▶ **Work required**:
Give again, unaltered, the lines of the listing below that run from the line having "Install the required" through the line having "Enjoy planning your meals with BodyFuel AI!".

▶ **Entries provided**:

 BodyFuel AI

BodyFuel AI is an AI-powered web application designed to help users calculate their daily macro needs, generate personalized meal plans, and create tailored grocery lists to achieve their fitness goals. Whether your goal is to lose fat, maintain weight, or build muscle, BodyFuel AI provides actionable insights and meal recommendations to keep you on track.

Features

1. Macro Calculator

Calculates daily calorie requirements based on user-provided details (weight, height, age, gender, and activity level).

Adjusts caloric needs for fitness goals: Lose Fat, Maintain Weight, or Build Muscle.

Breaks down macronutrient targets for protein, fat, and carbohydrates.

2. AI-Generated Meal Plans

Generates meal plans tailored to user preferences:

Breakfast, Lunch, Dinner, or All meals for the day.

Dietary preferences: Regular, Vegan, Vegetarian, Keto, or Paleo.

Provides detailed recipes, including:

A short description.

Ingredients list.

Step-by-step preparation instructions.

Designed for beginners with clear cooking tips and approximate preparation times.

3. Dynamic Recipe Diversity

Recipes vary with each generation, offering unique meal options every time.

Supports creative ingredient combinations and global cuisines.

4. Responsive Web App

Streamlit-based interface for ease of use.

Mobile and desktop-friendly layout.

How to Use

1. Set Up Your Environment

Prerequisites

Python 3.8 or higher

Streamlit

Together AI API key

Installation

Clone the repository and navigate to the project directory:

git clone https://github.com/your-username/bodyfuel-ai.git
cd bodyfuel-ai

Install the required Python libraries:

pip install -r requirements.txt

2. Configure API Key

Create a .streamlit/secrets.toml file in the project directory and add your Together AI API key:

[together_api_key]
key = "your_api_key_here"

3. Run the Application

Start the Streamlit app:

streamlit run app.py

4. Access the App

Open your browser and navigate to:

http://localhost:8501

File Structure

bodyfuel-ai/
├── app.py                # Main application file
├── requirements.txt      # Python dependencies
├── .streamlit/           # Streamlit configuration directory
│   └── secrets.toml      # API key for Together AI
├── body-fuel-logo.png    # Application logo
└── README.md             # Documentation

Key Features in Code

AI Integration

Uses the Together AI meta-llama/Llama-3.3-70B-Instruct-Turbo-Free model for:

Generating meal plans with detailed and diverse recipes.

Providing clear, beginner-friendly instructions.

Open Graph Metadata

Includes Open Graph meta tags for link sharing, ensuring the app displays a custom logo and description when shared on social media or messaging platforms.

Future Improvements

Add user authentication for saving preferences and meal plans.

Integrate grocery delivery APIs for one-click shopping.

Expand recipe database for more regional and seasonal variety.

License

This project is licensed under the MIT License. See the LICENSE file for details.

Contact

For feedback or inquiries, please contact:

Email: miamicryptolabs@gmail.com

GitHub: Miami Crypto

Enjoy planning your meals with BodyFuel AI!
* * *
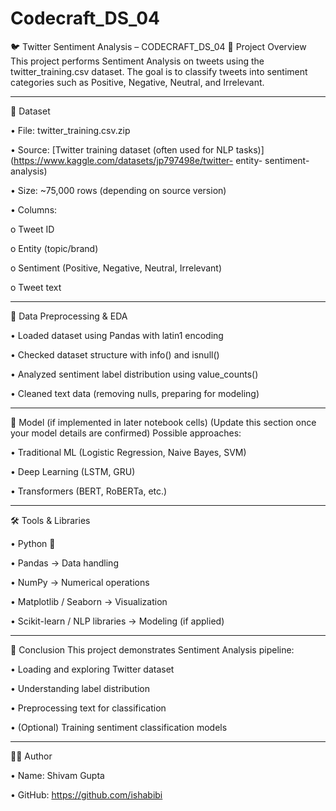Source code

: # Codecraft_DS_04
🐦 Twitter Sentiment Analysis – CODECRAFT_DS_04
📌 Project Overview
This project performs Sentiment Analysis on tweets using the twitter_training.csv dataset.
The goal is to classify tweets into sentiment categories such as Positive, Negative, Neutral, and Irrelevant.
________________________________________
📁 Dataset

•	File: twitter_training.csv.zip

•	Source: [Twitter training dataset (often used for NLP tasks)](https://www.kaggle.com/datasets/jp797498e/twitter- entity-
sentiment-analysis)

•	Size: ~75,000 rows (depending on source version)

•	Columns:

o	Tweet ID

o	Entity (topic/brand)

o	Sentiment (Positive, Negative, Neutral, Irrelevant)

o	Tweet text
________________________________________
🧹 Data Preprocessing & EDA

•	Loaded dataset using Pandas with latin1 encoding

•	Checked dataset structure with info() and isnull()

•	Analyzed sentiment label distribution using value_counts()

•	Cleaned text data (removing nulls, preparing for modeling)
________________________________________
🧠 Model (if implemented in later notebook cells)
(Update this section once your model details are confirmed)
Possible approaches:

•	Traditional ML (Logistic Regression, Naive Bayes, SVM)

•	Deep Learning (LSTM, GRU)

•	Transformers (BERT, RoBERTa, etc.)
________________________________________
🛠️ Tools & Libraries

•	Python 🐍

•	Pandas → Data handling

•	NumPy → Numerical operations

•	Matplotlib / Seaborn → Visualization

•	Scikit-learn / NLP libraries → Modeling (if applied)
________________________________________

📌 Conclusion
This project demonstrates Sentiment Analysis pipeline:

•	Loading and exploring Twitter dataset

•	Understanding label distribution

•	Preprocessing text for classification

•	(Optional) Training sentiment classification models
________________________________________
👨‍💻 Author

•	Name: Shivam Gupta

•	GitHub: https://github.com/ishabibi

▶ **Completed exercise**:
Install the required Python libraries:

pip install -r requirements.txt

2. Configure API Key

Create a .streamlit/secrets.toml file in the project directory and add your Together AI API key:

[together_api_key]
key = "your_api_key_here"

3. Run the Application

Start the Streamlit app:

streamlit run app.py

4. Access the App

Open your browser and navigate to:

http://localhost:8501

File Structure

bodyfuel-ai/
├── app.py                # Main application file
├── requirements.txt      # Python dependencies
├── .streamlit/           # Streamlit configuration directory
│   └── secrets.toml      # API key for Together AI
├── body-fuel-logo.png    # Application logo
└── README.md             # Documentation

Key Features in Code

AI Integration

Uses the Together AI meta-llama/Llama-3.3-70B-Instruct-Turbo-Free model for:

Generating meal plans with detailed and diverse recipes.

Providing clear, beginner-friendly instructions.

Open Graph Metadata

Includes Open Graph meta tags for link sharing, ensuring the app displays a custom logo and description when shared on social media or messaging platforms.

Future Improvements

Add user authentication for saving preferences and meal plans.

Integrate grocery delivery APIs for one-click shopping.

Expand recipe database for more regional and seasonal variety.

License

This project is licensed under the MIT License. See the LICENSE file for details.

Contact

For feedback or inquiries, please contact:

Email: miamicryptolabs@gmail.com

GitHub: Miami Crypto

Enjoy planning your meals with BodyFuel AI!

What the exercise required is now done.